横浜F・マリノスは1月20日から宮崎市内でキャンプを行っている。7日目の26日にはロアッソ熊本と練習試合を行い、2−1で勝利を収めた。22日の大分トリニータ戦からどんな変化が見られたのか。新システム3-4-3を導入し、戦術の浸透を進めるスティーブ・ホーランド新体制の現在地をリポートする。

上写真=スティーブ・ホーランド監督のもと、チームは新戦術の習得に取り組んでいる(写真◎舩木渉)

右WB・井上健太「徐々に戦術にもフィットしてきている」

 横浜F・マリノスは1月26日に行われたロアッソ熊本との練習試合を2-1で制した。

 1本目と3本目に生まれたゴールはいずれも似たような形だった。1本目の22分、ヤン・マテウスとの連携で右サイドに抜け出した右ウイングバックの井上健太がクロスを上げると、相手に当たってコースが変わったボールに遠野大弥が触ってマリノスでの第1号ゴールを挙げる。

 3本目の19分には遠野に代わって出場していたエウベルがゴールネットを揺らした。こちらも右ウイングバックの宮市亮が上げたクロスにシャドーのエウベルが合わせるという流れだった。

 初の対外試合となった大分トリニータ戦ではビルドアップの局面で苦しみ、ウイングバックやシャドーの選手がゴールに近い位置でボールを触る機会をほとんど作れなかった。それから3日間で修正をかけ、大分戦と同じミラーゲームとなった熊本戦では再現性のある形で2得点。大きな進歩に、マリノスの選手たちは確かな手応えを感じている。
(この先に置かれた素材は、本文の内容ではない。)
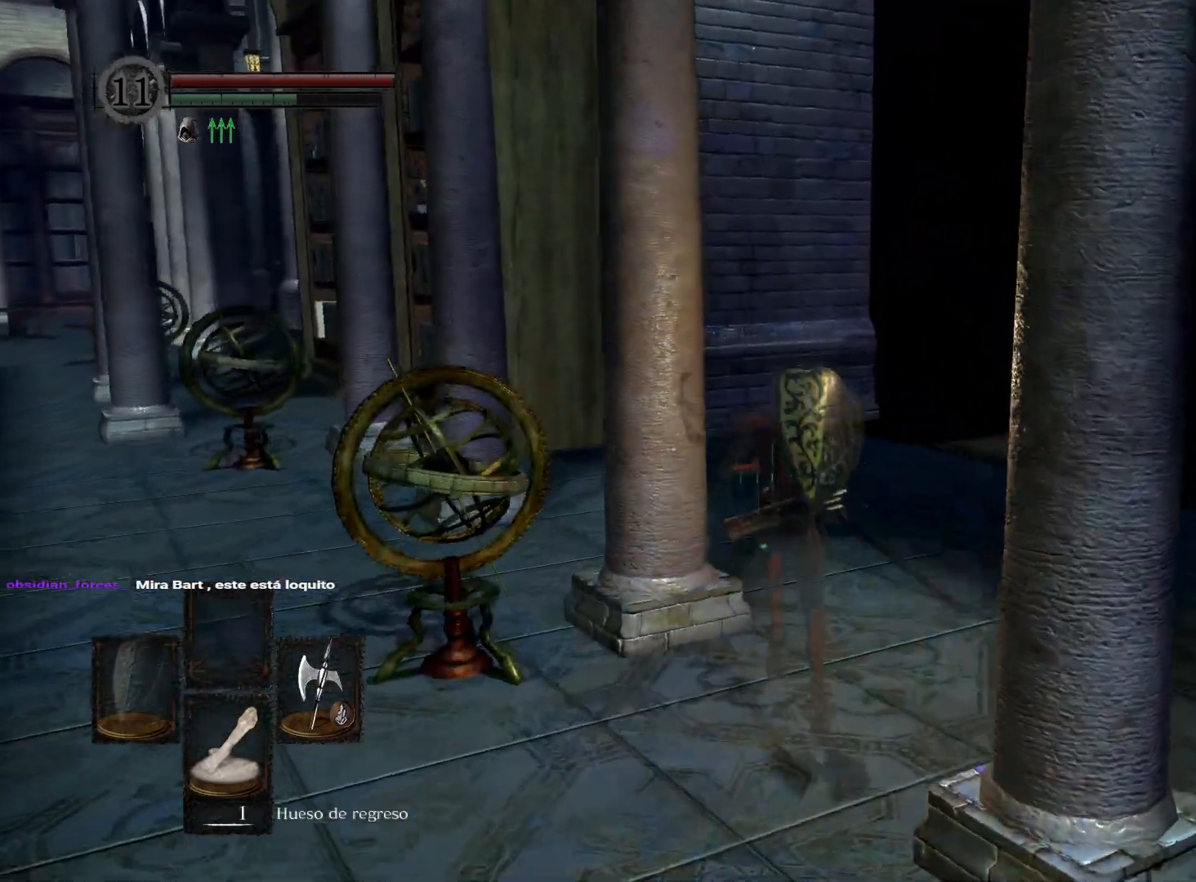
{"buttons": ["B"], "left_stick": "up", "right_stick": "center", "events": []}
 遠野の1点目を演出した井上は「大分戦を踏まえて自分たちが落とし込んできたことが、チームとしてうまくできる場面がありましたし、徐々に戦術にもフィットしてきているかなと思います」と改善を実感しているようだった。

 エウベルのゴールをアシストした宮市も「チームとしてやってきた形の1つだったので、あのゴールの形はよかったと思います」と充実の表情で語る。ウイングバックからシャドーの流れでの2得点は、チームづくりが前進している証と言えるだろう。

 スティーブ・ホーランド監督は新システム3-4-3を導入し、戦術の落とし込みを進めてきた。攻撃面では3人のセンターバックとGKに、状況に応じてダブルボランチを加えた4〜6人が近い距離でパスをつなぎながら相手のプレスを引きつけ、シャドーや両ウイングバックへと展開して一気にスピードを上げるメカニズムの構築に時間を割いてきている。「トリガー」と呼ばれる攻撃のスイッチにもたくさんのパターンを用意して仕込んでいる最中だ。

 熊本戦の2得点はいずれもヤンや松村晃助といったシャドーの選手が起点となり、右ウイングバックの井上と宮市が抜け出し、最後はもう一方のシャドーに入っていた遠野とエウベルがゴールを決めるという練習通りの形だった。

 ビルドアップの確実性には改善の余地があり、まだ相手のプレスに慌てて大きく蹴り出す場面も多いためホーランド監督からポゼッション中に「落ち着け!」「辛抱強く!」と指示が飛ぶこともある。それでも実戦の中で成功体験が複数生まれたことには大きな意味がある。ゴールやビッグチャンスに結びつく確率を上げ、パターンを増やしていければ自ずと得点数も増えていくはずだ。

 指導体制がガラッと変わり、ほぼゼロからのチームづくりには困難も多いだろう。それでも大分戦、熊本戦と試合を重ねるごとに着実な成長が見られており、前進している実感は選手たちに自信をもたらしている。1月30日に予定されている宮崎キャンプ最後の練習試合、ヴァンフォーレ甲府戦でさらに進歩した攻撃が見られれば、約2週間後に控える本格的なシーズン開幕に大きく弾みをつけることができるに違いない。